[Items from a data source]
--- Start ---
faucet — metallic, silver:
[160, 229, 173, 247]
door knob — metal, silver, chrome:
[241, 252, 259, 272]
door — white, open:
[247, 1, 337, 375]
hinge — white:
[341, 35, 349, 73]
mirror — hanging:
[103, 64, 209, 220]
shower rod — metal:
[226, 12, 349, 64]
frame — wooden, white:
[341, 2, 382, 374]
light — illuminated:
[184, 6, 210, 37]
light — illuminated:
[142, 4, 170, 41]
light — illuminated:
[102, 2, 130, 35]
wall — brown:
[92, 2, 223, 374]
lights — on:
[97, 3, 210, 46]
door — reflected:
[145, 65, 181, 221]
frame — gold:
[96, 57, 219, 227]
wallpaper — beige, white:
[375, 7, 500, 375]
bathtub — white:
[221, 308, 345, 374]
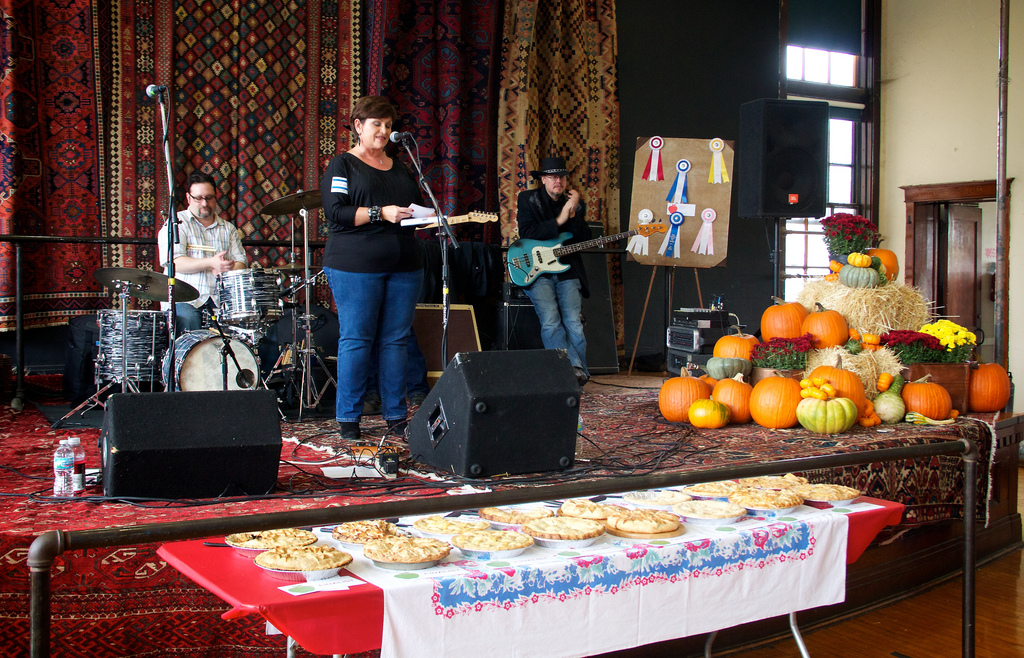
--- End ---
Task directions:
Filter the data above, keeping every line that contains the word "silver".

Expected output:
faucet — metallic, silver:
door knob — metal, silver, chrome:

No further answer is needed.